Furthermore, legitimate inheritance tax planning structures used by non-domiciled individuals are under attack. In particular the use of “excluded property trusts” and the holding of UK residential property via offshore companies.
There must be a risk that this has an impact on the prices of high end London properties which are almost exclusively owned by non-domiciled individuals.
What can be done now?
It is important to note that these provisions will not take hold until 2017. So the question must be, “what now” for individuals. Firstly any structures for holding UK residential property will have to be considered. We await some clarification from the Government but there is an indication that they are going to attack existing structures. How they intend to do this without having retrospective effect (a key principle of the rule of law) will be interesting. After all, these structures were set up as legitimate tax mitigation arrangements so to now stipulate that they might be subject to inheritance tax appears unfair at best.
There is also the question as to how this will be policed.
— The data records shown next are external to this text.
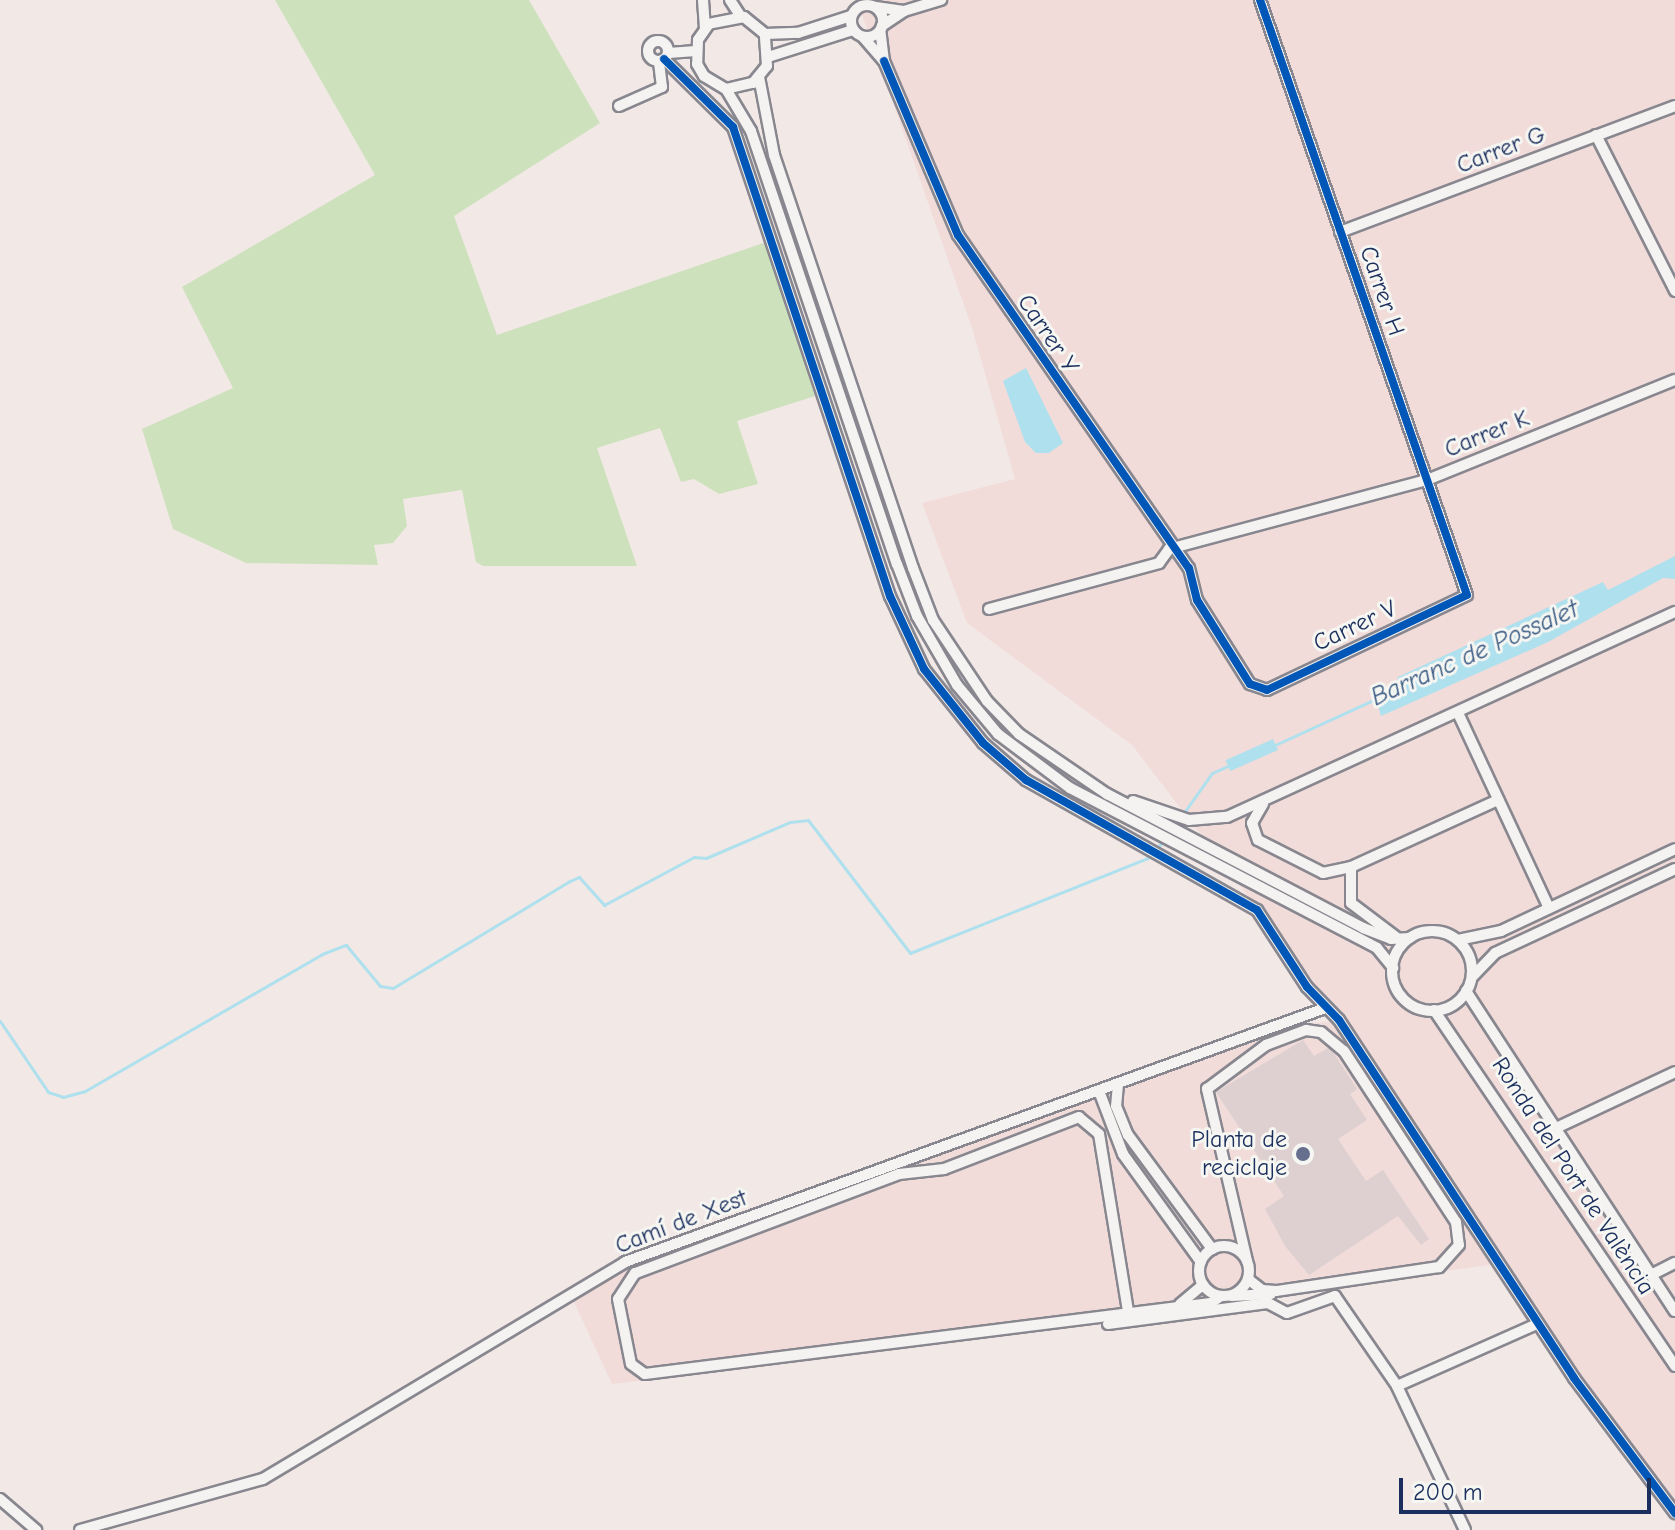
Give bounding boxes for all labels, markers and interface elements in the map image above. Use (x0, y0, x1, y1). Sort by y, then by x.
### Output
street label: Carrer G (1453, 120, 1549, 180)
street label: Carrer H (1353, 243, 1411, 339)
street label: Carrer Y (1011, 289, 1085, 379)
street label: Carrer K (1440, 404, 1534, 464)
street label: Carrer V (1309, 594, 1401, 658)
water label: Barranc de Possalet (1366, 594, 1584, 714)
street label: Ronda del Port de València (1485, 1052, 1661, 1300)
place label: Planta de reciclaje (1191, 1126, 1287, 1182)
marker: Planta de reciclaje (1294, 1145, 1312, 1163)
street label: Camí de Xest (611, 1184, 751, 1260)
scale bar (1403, 1462, 1655, 1512)
text: 200 m (1413, 1478, 1483, 1506)

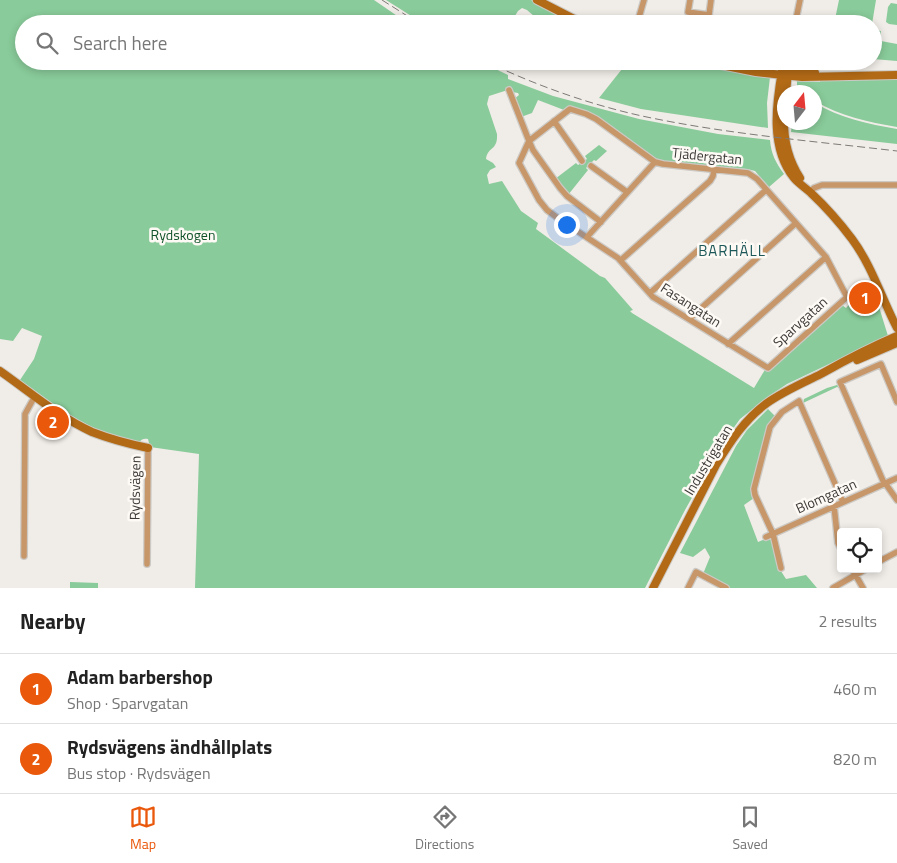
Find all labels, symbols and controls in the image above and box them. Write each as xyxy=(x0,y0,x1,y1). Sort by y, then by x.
search box xyxy=(15,15,882,70)
text: Search here xyxy=(73,28,167,57)
icon: search xyxy=(33,29,61,57)
north arrow xyxy=(777,85,822,130)
street label: Tjädergatan xyxy=(671,141,743,170)
your location xyxy=(554,212,580,238)
park label: Rydskogen xyxy=(151,224,215,245)
district label: BARHÄLL xyxy=(698,239,766,262)
street label: Fasangatan xyxy=(657,277,726,332)
pin: 1 xyxy=(849,279,881,317)
street label: Sparvgatan xyxy=(768,291,832,352)
pin: 2 xyxy=(37,403,69,441)
street label: Industrigatan xyxy=(678,421,737,499)
street label: Rydsvägen xyxy=(123,456,146,520)
street label: Blomgatan xyxy=(792,473,860,518)
map controls xyxy=(837,528,882,573)
button: locate xyxy=(837,528,882,573)
text: Nearby xyxy=(20,605,85,637)
text: 2 results xyxy=(818,609,877,633)
text: Adam barbershop xyxy=(67,662,213,691)
text: 1 xyxy=(32,677,40,701)
text: 460 m xyxy=(833,677,877,701)
text: Shop · Sparvgatan xyxy=(67,691,188,715)
text: Rydsvägens ändhållplats xyxy=(67,732,272,761)
text: 2 xyxy=(32,747,40,771)
text: 820 m xyxy=(833,747,877,771)
text: Bus stop · Rydsvägen xyxy=(67,761,210,785)
tab: Map xyxy=(129,803,157,854)
tab: Directions xyxy=(415,803,474,854)
tab: Saved xyxy=(732,803,768,854)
How is the government going to find out whether the non-resident, non-domiciled beneficial owner of a company based in a country which has no tax information exchange arrangements with the UK, has died. Usually these structures will involve a nominee shareholder and there will be no public information about the true owner of the company. Does the UK Revenue have sufficient resources to investigate and discover all these details?
What about long-term residents of the UK? Will they stay in the UK once they lose the right to claim the remittance basis? The Government will assume that, once an individual has resided here for at least 15 years, they will feel like the UK is their home and so they are unlikely to leave because of tax reasons. There will be a lot of tax planning by individuals in their 14th / 15th years of residency though.
Some individuals will probably decide that they can become non-resident. The statutory residence test sets our clear parameters in terms of days which can be spent in the UK whilst remaining non-resident. Although these are not particularly generous, at least people will have certainty.
Those who have acquired a deemed domicile in the UK will retain this until they have been non-resident for five years. The current literature does not give any detail about what will happen to people with UK domiciles of origin who have been residing outside the UK for the long-term. These individuals will still have some uncertainty as to whether they have established a domicile of origin in another country – this is unhelpful.
In terms of new arrivals to the UK, the tax regime is still attractive. 15 years is a long time so there is a good chance that entrepreneurs and wealthy individuals will still see the UK as a good place to base themselves. As ever, they will need to seek advice before moving to the UK to ensure they have the appropriate structures in place. They must also obtain appropriate advice on how the remittance basis works. It is not always as straightforward as people imagine and there are considerable intricacies particularly with regard to earned income (i.e. from employment or your own business).
Individuals from certain jurisdictions should still not be caught be the deemed domicile rules for inheritance tax purposes. This is due to the tax treaties these countries have in place with the UK which override any subsequent deemed domicile rules. This is a complex area but those with French, Indian, Pakistani or Italian backgrounds should take specific advice on the potential benefits.
The fact though that the non-dom status has not been abolished is helpful as the UK can continue to use the regime as a way of attracting individuals to move here. However, more thought is required now for people in this position. Those approaching the 15 year threshold will need to consider their position very carefully.